Mais il ajoute une autre question: "Que faire si les pauvres sont incapables de se prendre en charge? Si les incitations et l'éducation glissent sur eux comme l'eau sur un canard? Pire encore: si les coups de pouce du gouvernement ne font qu'aggraver la situation?" Pour répondre à ces questions difficiles, il a interrogé Eldar Shafir, psychologue de l'Université de Princeton qui a récemment publié avec Sendhil Mullainathan, économiste de l'Université de Harvard, une nouvelle théorie sur la pauvreté. 

Concept de la rareté
Eldar Shafir n'est pas n'importe qui. Il serait même, selon la revue Foreign Policy, l'un des cent penseurs les plus influents du moment. Le président Obama aurait d'ailleurs fait appel à lui en tant que consultant. Shafir explique son raisonnement à partir du concept de la rareté: "Même les personnes les plus riches ne peuvent pas tout acheter. Or, les gens agissent différemment lorsqu'ils ont un sentiment de manque. Les gens qui agissent comme s'ils étaient sans cesse en pénurie gèrent bien leurs problèmes à court terme, mais on constate une absence de solutions à long terme". 

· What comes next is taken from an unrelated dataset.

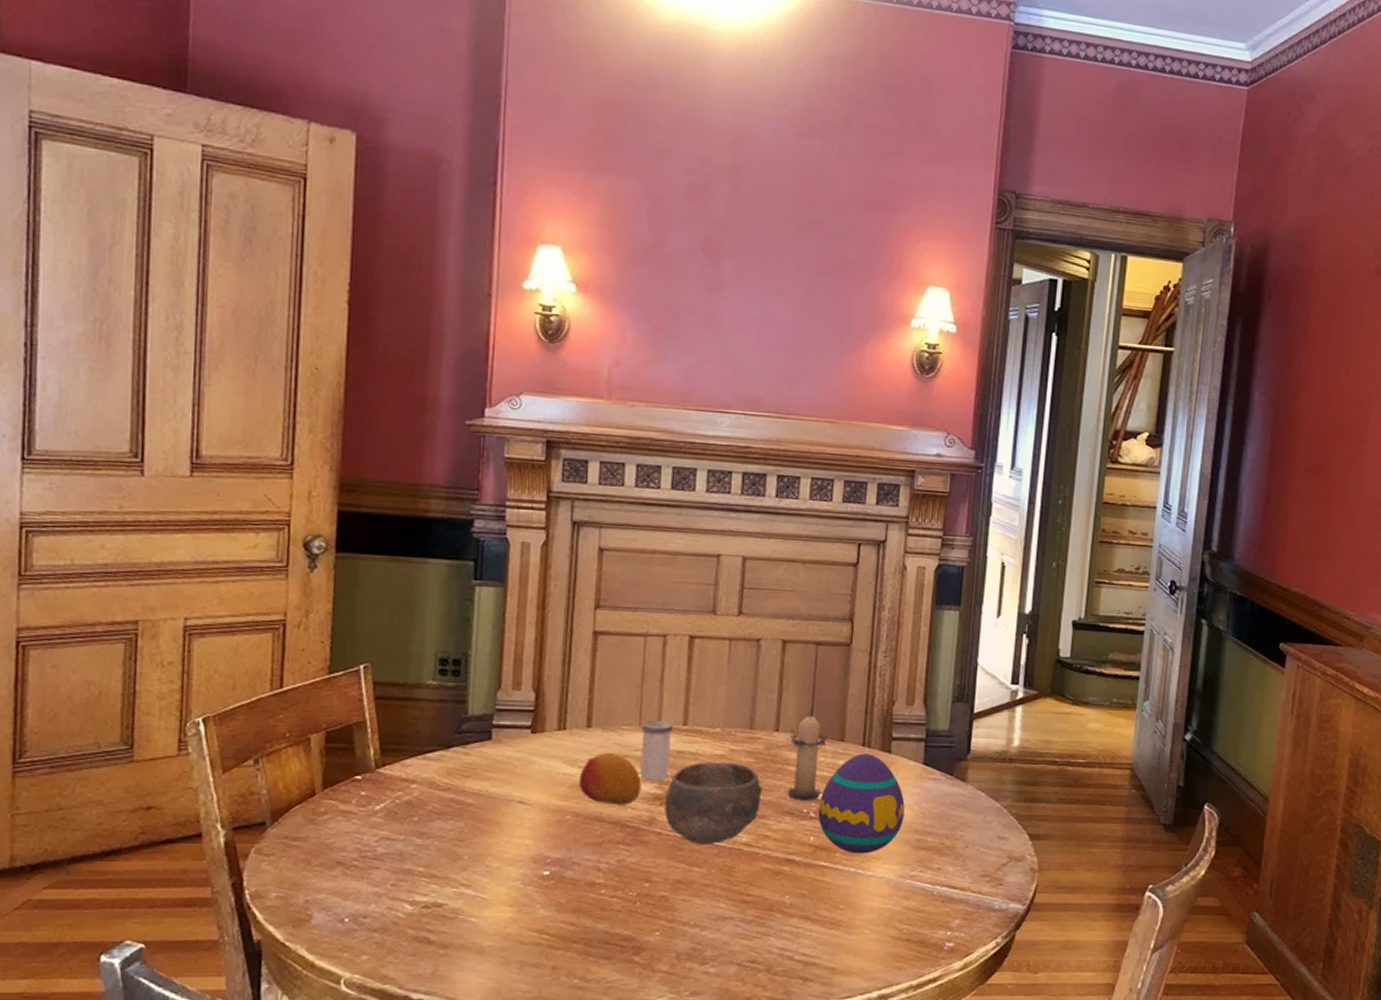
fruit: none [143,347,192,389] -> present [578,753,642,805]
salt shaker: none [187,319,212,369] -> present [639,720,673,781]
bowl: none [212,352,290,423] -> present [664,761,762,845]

Il ajoute: "Comparez un ordinateur comprenant dix programmes lourds fonctionnant simultanément. L'appareil est lent et fait des erreurs, pas parce qu'il ne s'agit pas d'un bon ordinateur, mais parce qu'il a trop de choses à faire en même temps. On peut comparer ce système aux pauvres qui ne prennent pas de décisions stupides parce qu'ils sont stupides, mais parce qu'ils vivent dans un environnement où tout le monde prend des décisions stupides". "Les pauvres se demandent chaque jour comment trouver de la nourriture ou de l'argent dans l'immédiat, ils n'arrivent plus à penser à long terme car ils ne bénéficient pas du temps nécessaire à une bonne réflexion. Ils sont dans l'urgence". 

Capacités cognitives diminuées
"Notre recherche montre qu'en agissant de la sorte, on perd environ 13 points de QI. C'est comparable à une nuit sans sommeil ou à une dépendance à l'alcool" ajoute Eldar Shafir. Celui-ci a commencé ses recherches il y a quelques années dans un centre commercial américain. Les passants étaient invités à expliquer ce qu'ils feraient face à une panne de voiture qui leur coûterait 150 dollars. Ils reposaient ensuite la même question, mais avec un coût de 1.500 dollars cette fois-ci. Allaient-ils emprunter de l'argent, travailler plus ou retarder cette réparation? Pendant qu'ils réfléchissaient, les participants ont été soumis à une série de tests cognitifs. 

Les résultats ont montré que pour 150 dollars, peu importait le niveau social, chacun trouvait des solutions plus ou moins similaires. Les problèmes survenaient en cas de facture plus salée. Le simple fait d'imaginer un problème financier important modifiait les capacités cognitives des plus pauvres. 

"Plus l'inégalité augmente, plus les capacités cognitives diminuent"
Il prend ensuite un autre exemple: "Les États-Unis ont rassemblé récemment les résultats de 120 études sur l'efficacité des ateliers de réinsertion pour les pauvres et les chômeurs. Ils ont trouvé que rien ne les aidait véritablement. On peut comparer ces ateliers à l'apprentissage de la natation: si quelqu'un apprend à nager et qu'ensuite vous le jetez dans un océan déchaîné, il se noiera". 

L'éducation permettrait cependant d'aider ces gens à mieux gérer leurs capacités cognitives. "L'argent seul ne suffit pas. Vous aurez beau développer des aides pour aider ces populations, vous risquez fort de ne voir aucun résultat. Le sentiment de rareté continuera de vous influencer. Lorsque vous verrez autour de vous des gens avec une télévision à écran plat, vous voudrez la même. Plus l'inégalité augmente, plus les capacités cognitives diminuent". 

"Le problème n'est généralement pas un manque de motivation, mais la difficulté de sortir de ce cercle vicieux de manque de vision à long terme. Les pauvres ont surtout besoin de retrouver la pleine possession de leurs capacités de réflexion, il faudrait leur offrir le temps nécessaire qui leur permettrait de sortir de cette urgence permanente en analysant plus calmement les problèmes et aux solutions qui se posent à eux".